According to Prairie Public Broadcasting, the bill's main sponsor didn't like the amendment requiring those other three states to be on board first. Montana and Minnesota have passed bills to make the change.
Concurrent Resolution 13 in the Ohio House calls on Congress to enact the Sunshine Protection Act. It passed a committee vote on Nov. 1, 2021, but needs to be approved by the full House and would still need to go through the Senate.
State Sen. Blake Stephens has been leading the charge in the Oklahoma legislature for "locking the clock." He introduced Senate Bill 843 in 2021 aimed at making the change to year-round daylight saving time, but it never got a vote. He said he plans to re-introduce it in February 2022.
Oregon legislators passed a bill in 2019 that would keep Oregon on daylight saving time year round. If Congress ever gives the stamp of approval, most of Oregon would no longer “fall back” in November. Because it is in the Mountain Time Zone, Malheur County in Eastern Oregon would be the only place in the state that would not follow this plan.
The Pennsylvania House narrowly passed a measure in April 2021 to make daylight saving time permanent, pending congressional approval. But it hasn't gotten much traction in the Senate.
U.S. Sen. Sheldon Whitehouse of Rhode Island lent his support to the proposed Sunshine Protection Act but his state has not passed its own legislation toward the change.
Rhode Island has also floated the idea in recent years of joining the Atlantic standard time zone similar to what was proposed for Connecticut and New Hampshire. But those proposals have not made much headway.
South Carolina passed a bill in 2020 to make daylight saving time permanent, but it won't take effect until there is approval by Congress.

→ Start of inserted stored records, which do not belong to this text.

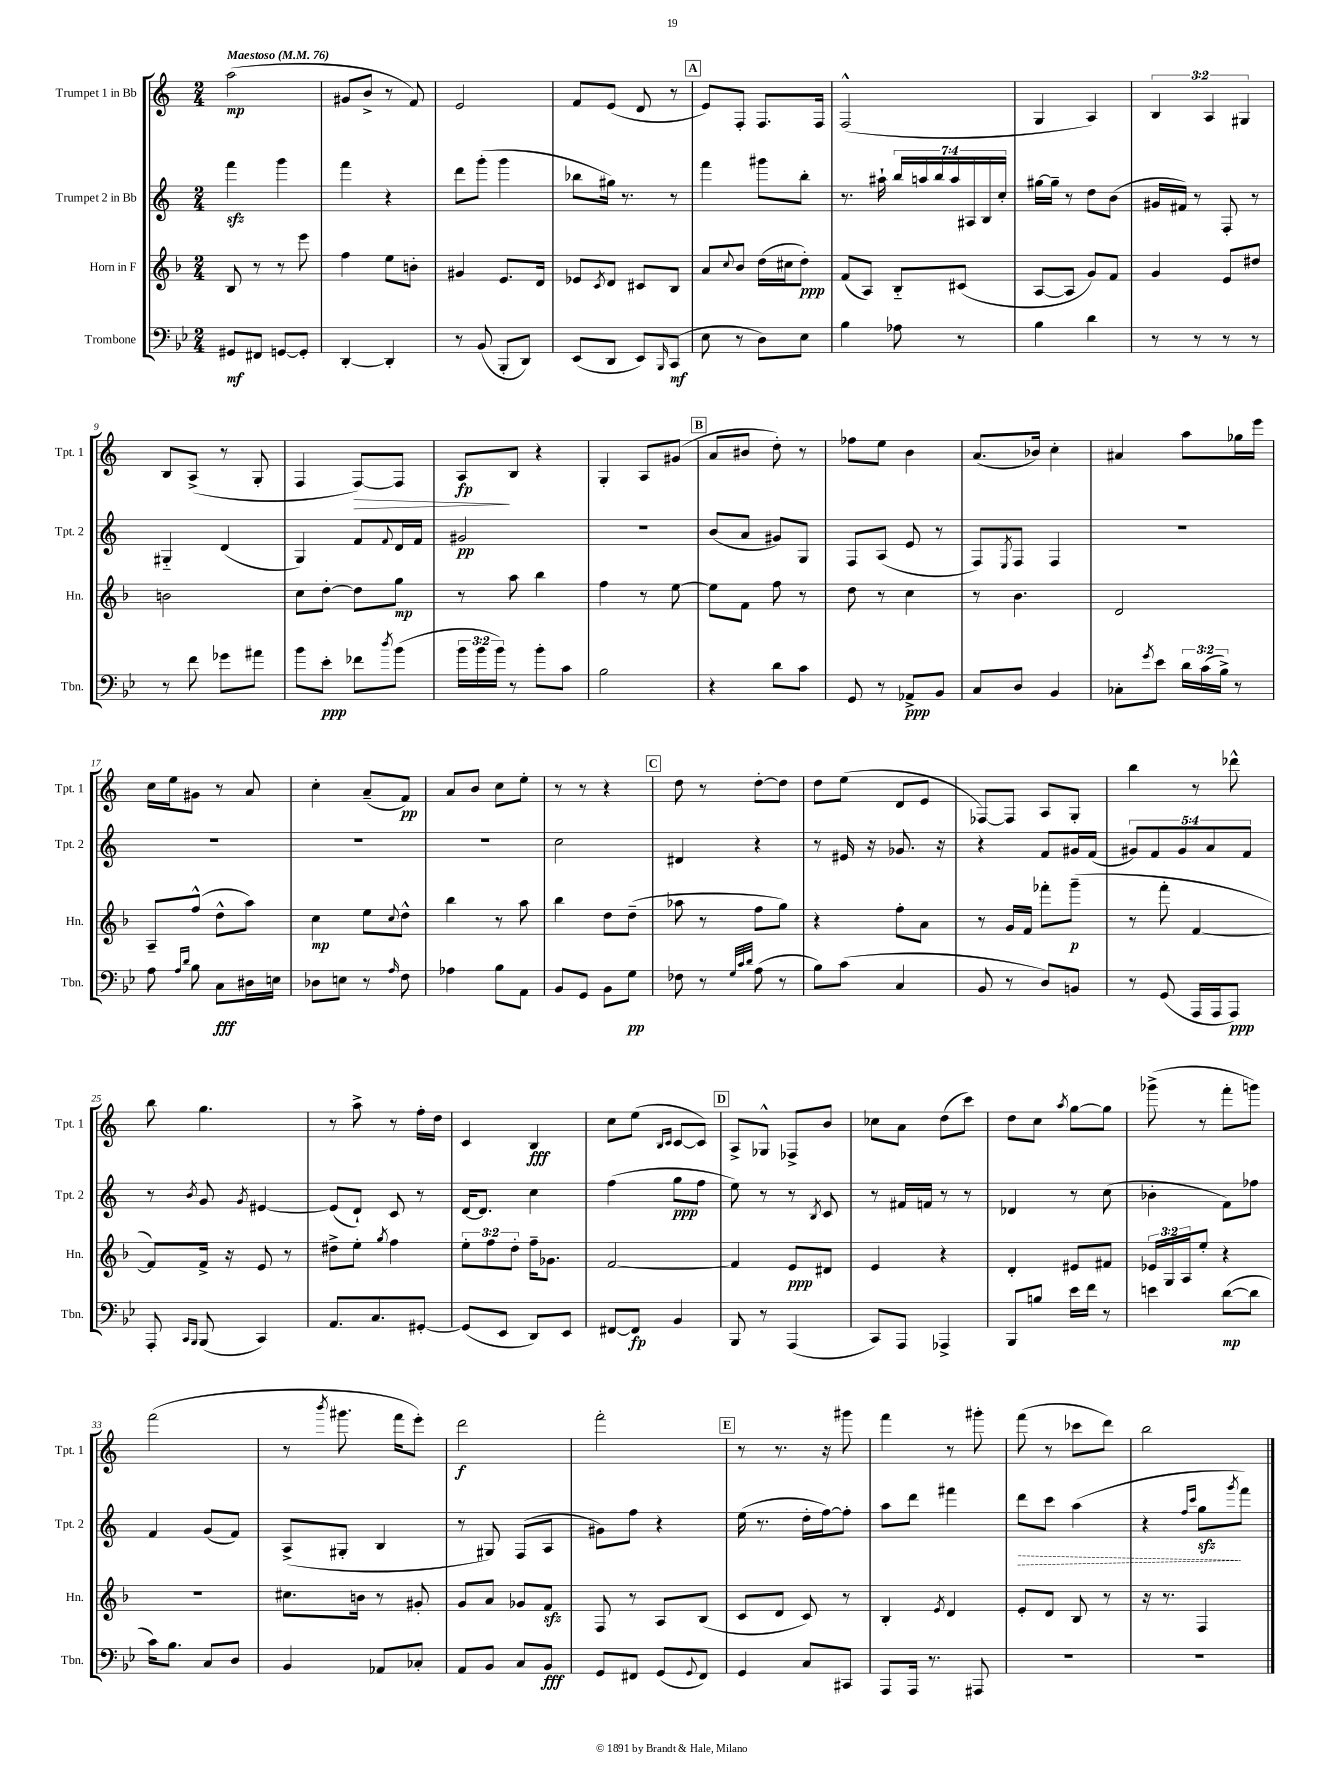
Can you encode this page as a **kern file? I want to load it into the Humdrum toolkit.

**kern	**kern	**kern	**kern
*staff4	*staff3	*staff2	*staff1
*clefF4	*clefG2	*clefG2	*clefG2
*k[b-e-]	*k[b-]	*k[]	*k[]
*M2/4	*M2/4	*M2/4	*M2/4
*MM76	*MM76	*MM76	*MM76
8GG#/L	8B-/	4fff\	(2aa\
8FF#/J	8r	.	.
[8GG/L	8r	4ggg\	.
8GG'/]J	8eee\	.	.
=	=	=	=
[4DD'/	4ff\	4fff\	8g#/L
.	.	.	8b^/J
4DD'/]	8ee\L	4r	8r
.	8b'\J	.	8f/)
=	=	=	=
8r	4g#/	8ddd\L	2e/
(8BB-/	.	(8ggg'\J	.
8BBB-'/L	8.e/L	4ggg\	.
8DD/J)	.	.	.
.	16d/Jk	.	.
=	=	=	=
(8EE-/L	8e-/L	8bb-\L	8f/L
.	8qc/	.	.
8DD/J	8d/J	16gg#\Jk)	(8e/J
.	.	8.r	.
8EE-/L)	8c#/L	.	8d/
16qqBBB-/	.	.	.
(8CC/J	8B-/J	8r	8r
=	=	=	=
8E-\	8a/L	4fff\	8e/L)
.	8qqcc/	.	.
8r	8b-/J	.	8F'/J
8D\L)	(16dd\LL	8ggg#\L	8.F/L
.	16cc#\J	.	.
8E-\J	8dd'\J)	8bb'\J	.
.	.	.	16F/Jk
=	=	=	=
4B-\	(8f/L	8.r	(2F^^/
.	8A/J)	.	.
.	.	16aa#`\	.
8A-\	8B-'~/L	28bb/LL	.
.	.	28aa/	.
.	.	28bb/	.
.	.	28aa/	.
8r	(8c#/J	.	.
.	.	28A#/	.
.	.	28B/	.
.	.	28cc'/JJ	.
=	=	=	=
4B-\	[8A/L	[16gg#\LL	4G/
.	.	16gg#~\]JJ	.
.	8A/]J	8r	.
4d\	8g/L)	8dd\L	4A/)
.	8f/J	(8b\J	.
=	=	=	=
8r	4g/	16g#/LL	6B/
.	.	16f#/JJ)	.
8r	.	8r	.
.	.	.	6A/
8r	8e/L	8F'/	.
.	.	.	6G#/
8r	8dd#/J	8r	.
=	=	=	=
8r	2b\	4G#'~/	8B/L
8f\	.	.	(8A^/J
8g-\L	.	(4d/	8r
8a#\J	.	.	8G'/
=	=	=	=
8b-\L	8cc\L	4G/)	4F/
8e-'\J	[8dd'\J	.	.
8f-\L	8dd\]L	8f/L	[8F/L)
8qdd/	.	8qqf/	.
(8b-\J	8gg\J	16d/L	8F/]J
.	.	16f/JJ	.
=	=	=	=
24b-\LL	8r	2g#/	8A/L
24b-\	.	.	.
24b-\JJ)	.	.	.
8r	8aa\	.	8B/J
8b-'\L	4bb-\	.	4r
8c\J	.	.	.
=	=	=	=
2B-\	4ff\	2r	4G'/
.	8r	.	8A/L
.	[8ee\	.	(8g#/J
=	=	=	=
4r	8ee\]L	(8b/L	8a/L
.	8f\J	8a/J	8b#/J
8d\L	8ff\	8g#/L)	8dd'\)
8c\J	8r	8G/J	8r
=	=	=	=
8GG/	8dd\	8F/L	8ff-\L
8r	8r	(8A/J	8ee\J
8AA-^/L	4cc\	8e/	4b\
8BB-/J	.	8r	.
=	=	=	=
8C/L	8r	8F/L)	(8.a/L
.	.	8qE/	.
8D/J	4.b-\	8F/J	.
.	.	.	16b-/Jk)
4BB-/	.	4F/	4cc'\
=	=	=	=
8C-'\L	2d/	2r	4a#/
8qg/	.	.	.
8e-\J	.	.	.
24d\LL	.	.	8aa\L
(24c\	.	.	.
24B-^\JJ)	.	.	.
8r	.	.	16gg-\L
.	.	.	16eee\JJ
=	=	=	=
8A\	8A~/L	2r	16cc\LL
.	.	.	16ee\J
16qqA/LL	.	.	.
16qqd/JJ	.	.	.
8B-\	(8ff^^/J	.	8g#\J
8C\L	8dd^^\L	.	8r
16D#\L	8aa\J)	.	8a/
16E\JJ	.	.	.
=	=	=	=
8D-\L	4cc\	2r	4cc'\
8E\J	.	.	.
8r	8ee\L	.	(8a~/L
16qqA/	8qqcc/	.	.
8F\	8dd^^\J	.	8f/J)
=	=	=	=
4A-\	4bb-\	2r	8a/L
.	.	.	8b/J
8B-\L	8r	.	8cc\L
8AA\J	8aa\	.	8ee'\J
=	=	=	=
8BB-/L	4bb-\	2cc\	8r
8GG/J	.	.	8r
8BB-\L	8dd\L	.	4r
8G\J	(8dd~\J	.	.
=	=	=	=
8F-\	8aa-\	4d#/	8dd\
8r	8r	.	8r
32qqG/LLL	.	.	.
32qqc/	.	.	.
32qqd/JJJ	.	.	.
(8A\	8ff\L	4r	[8dd'\L
8r	8gg\J)	.	8dd\]J
=	=	=	=
8B-\L)	4r	8r	8dd\L
(8c\J	.	16e#/	(8ee\J
.	.	16r	.
4C/	8ff'\L	8.g-/	8d/L
.	8a\J	.	8e/J
.	.	16r	.
=	=	=	=
8BB-/	8r	4r	[8F-/L)
8r	16g/LL	.	8F-/]J
.	16f/JJ	.	.
8D/L)	8fff-'\L	8f/L	8A/L
8BB/J	(8ggg~\J	16g#/L	8G'/J
.	.	(16f/JJ	.
=	=	=	=
8r	8r	10g#/L)	4bb\
.	.	10f/	.
(8GG/	8fff'\	.	.
.	.	10g#/	.
16AAA/LL	[4f/	.	8r
.	.	10a/	.
16AAA/J	.	.	.
8AAA/J)	.	.	8ddd-^^\
.	.	10f/J	.
=	=	=	=
8AAA'/	8f/]L)	8r	8bb\
16qqCC/LL	.	.	.
16qqBBB-/JJ	.	8qb/	.
(8BBB-/	16f^/Jk	8g/	4.gg\
.	16r	.	.
.	.	8qg/	.
4CC/)	8e/	[4e#/	.
.	8r	.	.
=	=	=	=
8.AA/L	8dd#^\L	(8e#/]L	8r
.	8ee'\J	8d`/J)	8aa^\
8.C/	.	.	.
.	8qgg/	.	.
.	4ff\	8c/	8r
[8GG#'/J	.	8r	16ff'\LL
.	.	.	16dd\JJ
=	=	=	=
(8GG#/]L	12ee'\L	[16d/LK	4c/
.	.	8.d/]J	.
.	12ff\	.	.
8EE-/J	.	.	.
.	12dd'\J	.	.
8DD/L)	16ff~\LK	4cc\	4B/
.	8.g-\J	.	.
8EE-/J	.	.	.
=	=	=	=
[8FF#/L	[2f/	(4ff\	8cc\L
8FF#/]J	.	.	(8ee\J
.	.	.	16qqB/LL
.	.	.	16qqc/JJ
4BB-/	.	8gg\L	[8c/L
.	.	8ff\J	8c/]J)
=	=	=	=
8BBB-/	4f/]	8ee\)	8A^/L
8r	.	8r	8G-^^/J
(4AAA/	8e/L	8r	8F-^/L
.	.	8qB/	.
.	8d#/J	8c/	8b/J
=	=	=	=
8CC/L)	4e/	8r	8cc-\L
8AAA/J	.	16f#/LL	8a\J
.	.	16f/JJ	.
4AAA-^/	4r	8r	(8dd\L
.	.	8r	8ccc\J)
=	=	=	=
8BBB-/L	4d'/	4d-/	8dd\L
8B/J	.	.	8cc\J
.	.	.	8qaa/
16e-\LL	8e#/L	8r	[8gg\L
16f\JJ	.	.	.
8r	8f#/J	(8cc\	8gg\]J
=	=	=	=
4e\	24e-/LL	4b-'\	(8ggg-^\
.	24G/	.	.
.	24A/J	.	.
.	8ee'/J	.	8r
([8d\L	4r	8f\L)	8fff'\L
8d\]J	.	8ff-\J	8ggg\J)
=	=	=	=
16c\LK)	2r	4f/	(2fff\
8.B-\J	.	.	.
8C/L	.	(8g/L	.
8D/J	.	8f/J)	.
=	=	=	=
4BB-/	8.cc#\L	(8A^/L	8r
.	.	.	8qbbb/
.	.	8G#'/J	8.ggg#\
.	16b\Jk	.	.
8AA-/L	8r	4B/	.
.	.	.	16fff\LK
8C-'/J	8g#'/	.	8eee'\J)
=	=	=	=
8AA/L	8g/L	8r	2ddd\
8BB-/J	8a/J	8G#/)	.
8C/L	8g-/L	(8F/L	.
8BB-/J	8f/J	8A/J	.
=	=	=	=
8GG/L	8F/	8g#\L)	2fff'\
8FF#/J	8r	8ff\J	.
(8GG/L	8A/L	4r	.
8qqGG/	.	.	.
8FF#/J)	(8B-/J	.	.
=	=	=	=
4GG/	8c/L	(16ee\	8r
.	.	8.r	.
.	8d/J	.	8.r
8C/L	8c/)	16dd'\LL	.
.	.	[16ff\J)	16r
8CC#/J	8r	8ff'\]J	8ggg#\
=	=	=	=
8AAA/L	4B-'/	8aa\L	4fff\
16AAA/Jk	.	8ddd\J	.
8.r	.	.	.
.	8qe/	.	.
.	4d/	4fff#\	8r
8AAA#/	.	.	8ggg#'\
=	=	=	=
2r	8e'/L	8ddd\L	(8fff\
.	8d/J	8ccc\J	8r
.	8B-/	(4aa\	8ccc-\L
.	8r	.	8ddd\J)
=	=	=	=
2r	16r	4r	2bb\
.	8.r	.	.
.	.	16qqff/LL	.
.	.	16qqccc/JJ	.
.	4F/	8gg\L	.
.	.	8qggg/	.
.	.	8fff\J)	.
==	==	==	==
*-	*-	*-	*-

There have been several efforts in recent years to move South Dakota to daylight saving time all year. A vote in the state House in 2020 ended up in a tie, preventing it from going forward. South Dakota is split between the Mountain and Central time zones.
In 2019, Tennessee implemented a law mandating statewide observance of daylight saving time year-round. Again, Congress must act first.
Texas has not approved making daylight saving time permanent despite repeated efforts. There were bills introduced in the Texas House and Senate in 2021 to allow voters to decide if they wanted to be on daylight time or standard time year-round. Neither reached the ballot.
Signed into law in 2020, Utah's move to permanent daylight saving time is contingent on Congressional approval and at least four other western states also making the move. These can include Arizona, California, Colorado, Idaho, Montana, Nevada, New Mexico, Oregon, Washington or Wyoming.
Vermont lawmakers' most-recent attempt to exempt the state from the daylight saving time switchover didn't make it out of a House committee in 2021.
Recent attempts to eliminate the time change have failed. A 2018 House bill was tabled in the rules committee. A House joint resolution in 2021 calling on the state to study the effects of daylight saving time was also left in committee.
Washington state would be on the list of places that don't observe the time change after lawmakers approved permanent daylight saving time in the spring of 2019. It is waiting on Congress.
The West Virginia Senate overwhelmingly passed a bill in 2020 to make daylight saving time permanent, but it failed to make it through the House.
A notable recent effort in Wisconsin happened in 2017. Two legislators proposed eliminating daylight saving time and going with standard time. But the Associated Press reported that after social media backlash and even calls from upset relatives, they scrapped the plan. One of the sponsors, Rep. Michael Schraa, conceded, “This would be a lot better if we just stayed on daylight saving time.”
Wyoming's legislature passed a measure in March 2020 to allow the state to observe year-round daylight saving time, if approved by Congress and if three of these western states also enact it: Colorado, Idaho, Montana, Nebraska, North Dakota, South Dakota and Utah.
The legislature introduced another bill in 2021 to adopt standard time as the year-round measure instead. It didn't pass.